Setting up Grails to work with JEE role based authentication

Installing templates into a Grails application

In order to get access to web.xml in a Grails application we need to install the templates that are used during the build process to generate the live web.xml, to do this move into your project home directory and type:

Now take a look in the src directory, and there will be a templates folder created by the last command. Underneath the templates folder, there is a war folder; it is within this folder that the web.xml is created. This web.xml can be edited by hand and changes to it will be saved.

How to use JEE role based security with Grails

If you are unfamiliar with role based security please read Using Role based security. There are no hard and fast rules for configuring JEE roles, but there are two easy options that I use and will briefly discuss both below. Note that a mixture of the two methods below will probably produce the best results.

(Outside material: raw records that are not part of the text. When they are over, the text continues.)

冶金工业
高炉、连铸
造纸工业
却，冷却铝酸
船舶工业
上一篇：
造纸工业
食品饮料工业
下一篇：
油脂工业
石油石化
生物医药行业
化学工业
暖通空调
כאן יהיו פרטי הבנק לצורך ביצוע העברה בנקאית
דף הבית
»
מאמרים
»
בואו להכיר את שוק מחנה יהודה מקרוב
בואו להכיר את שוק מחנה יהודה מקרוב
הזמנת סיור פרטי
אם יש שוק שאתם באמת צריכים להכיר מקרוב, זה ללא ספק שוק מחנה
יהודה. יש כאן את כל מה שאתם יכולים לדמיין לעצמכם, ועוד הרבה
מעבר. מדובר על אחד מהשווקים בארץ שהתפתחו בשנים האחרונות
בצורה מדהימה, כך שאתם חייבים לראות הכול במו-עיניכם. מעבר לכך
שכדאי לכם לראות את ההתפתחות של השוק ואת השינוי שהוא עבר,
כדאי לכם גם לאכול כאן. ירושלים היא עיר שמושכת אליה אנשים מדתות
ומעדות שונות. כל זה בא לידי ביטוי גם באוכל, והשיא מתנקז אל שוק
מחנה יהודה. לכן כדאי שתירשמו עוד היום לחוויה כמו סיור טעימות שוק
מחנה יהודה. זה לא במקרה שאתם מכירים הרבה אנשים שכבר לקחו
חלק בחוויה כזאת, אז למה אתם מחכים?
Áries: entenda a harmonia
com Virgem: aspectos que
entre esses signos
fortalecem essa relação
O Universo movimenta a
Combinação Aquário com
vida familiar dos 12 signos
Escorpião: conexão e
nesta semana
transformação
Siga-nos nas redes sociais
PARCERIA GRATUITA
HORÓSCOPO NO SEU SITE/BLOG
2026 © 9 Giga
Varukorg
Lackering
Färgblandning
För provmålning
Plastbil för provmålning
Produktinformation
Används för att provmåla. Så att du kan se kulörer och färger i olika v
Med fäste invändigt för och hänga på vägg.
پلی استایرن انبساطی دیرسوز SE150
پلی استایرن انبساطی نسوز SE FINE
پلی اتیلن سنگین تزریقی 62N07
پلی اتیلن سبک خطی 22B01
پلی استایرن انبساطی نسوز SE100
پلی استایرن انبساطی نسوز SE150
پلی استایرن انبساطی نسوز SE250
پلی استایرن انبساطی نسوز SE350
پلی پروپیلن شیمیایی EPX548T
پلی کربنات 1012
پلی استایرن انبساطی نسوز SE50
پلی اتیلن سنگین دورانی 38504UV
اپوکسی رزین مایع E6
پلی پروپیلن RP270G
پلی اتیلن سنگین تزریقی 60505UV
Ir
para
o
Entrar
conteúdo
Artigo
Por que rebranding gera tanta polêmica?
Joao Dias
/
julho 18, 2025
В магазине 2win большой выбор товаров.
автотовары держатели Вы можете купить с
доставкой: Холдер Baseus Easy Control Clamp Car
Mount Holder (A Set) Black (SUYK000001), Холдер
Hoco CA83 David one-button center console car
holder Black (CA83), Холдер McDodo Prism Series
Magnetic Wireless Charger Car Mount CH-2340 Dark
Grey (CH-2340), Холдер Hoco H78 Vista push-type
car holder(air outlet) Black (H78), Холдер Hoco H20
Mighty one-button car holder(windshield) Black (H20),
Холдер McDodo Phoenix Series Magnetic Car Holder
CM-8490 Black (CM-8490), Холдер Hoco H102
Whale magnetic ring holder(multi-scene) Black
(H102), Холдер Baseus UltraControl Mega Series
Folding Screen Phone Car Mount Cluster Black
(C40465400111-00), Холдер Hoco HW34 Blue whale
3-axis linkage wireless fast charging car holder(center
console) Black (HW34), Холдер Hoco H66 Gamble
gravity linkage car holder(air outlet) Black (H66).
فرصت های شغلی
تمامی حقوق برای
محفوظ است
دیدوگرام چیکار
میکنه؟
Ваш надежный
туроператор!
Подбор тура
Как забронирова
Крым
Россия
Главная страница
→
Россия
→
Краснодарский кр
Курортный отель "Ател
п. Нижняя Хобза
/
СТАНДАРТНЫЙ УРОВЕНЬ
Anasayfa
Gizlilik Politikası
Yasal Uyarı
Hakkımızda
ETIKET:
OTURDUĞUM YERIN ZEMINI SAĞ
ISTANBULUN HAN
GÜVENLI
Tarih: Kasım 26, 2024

Securing at the controller level

This involves having controllers specifically for secure content, sometimes this makes sense, when for example one may wish to maintain a database table using the scaffolding controller and view, but have a separate view for other users. This is straightforwards, and just involves creating a url-pattern that maps everything for the controller. For example if the controller was called SecuredController:

<url-pattern>/secured/*</url-pattern>

Securing on and action by action basis

Although the above solution is generally better when there's a large number of operations to secure, if only one or two items need to be secured, then adding each action to be secured separately may be better. To do this a url-pattern is added for each action. One limitation of this is that is easy to miss an operation to be secured, and therefore potentially leave your site more open than anticipated.

<url-pattern>/secured/save</url-pattern>

Test, test and better test your changes

With security you need to test any changes that are made, it's so easy to leave something open, and on a popular site this may well be exploited quickly. Make a test plan that ensures any pages you intend to be secured are properly secured. Whenever any changes are made to your security model (eg web.xml, realm, new pages / controllers), run all these tests. This will avoid problems later.